Is there any secret meaning behind the song "Chattanooga Choo Choo"? I have always believed it was simply about the train, but recently someone implied it has references to a hospital in Florida.
Question #74425. Asked by
MaggsEmb.
Last updated Jul 31 2021.
The song was written by the team of Mack Gordon and Harry Warren while traveling on the Southern Railway's "Birmingham Special" train. The song tells the story of travelling from New York City to Chattanooga. However, the inspiration for the song was a small, wood-burning steam locomotive of the 2-6-0 type which belonged to the Cincinnati Southern Railroad, which is now part of the Norfolk Southern Railway system. That train is now a museum artifact (see below). From 1880, most trains bound for America's South passed through the southeastern Tennessee city of Chattanooga, often on to the super-hub of Atlanta. The Chattanooga Choo Choo did not refer to any particular train, though some have incorrectly asserted that it referred to Louisville and Nashville's Dixie Flyer or the Southern Railway's Crescent Limited.
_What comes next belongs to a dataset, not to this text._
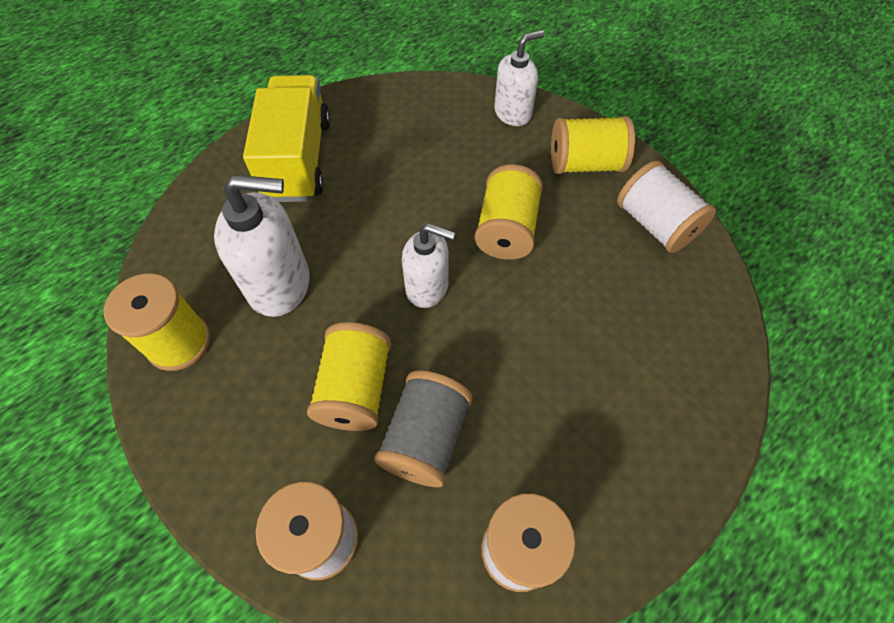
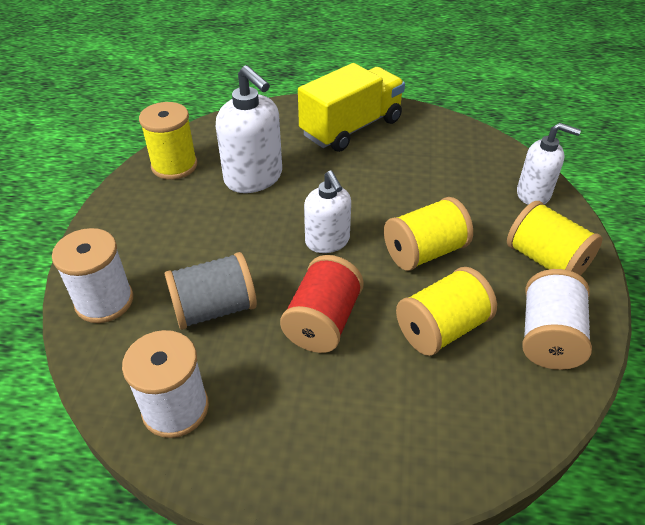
camera: 50 degrees right, 15 degrees down
(355, 389) = (216, 254): yellow spool -> yellow spool (441, 329)
(517, 359) = (323, 321): none -> red spool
The hospital would be the Florida State Hospital in Chattahoochee, Fla. It isn't related to Chattanooga except in having a name of Indian (Native American) origin.
When I was growing up in Jacksonville in a less enlightened and cruel day we often in jest told a friend who was acting "crazy" to be careful or they'd be sent to Chattahoochee, or accused them of having escaped from there.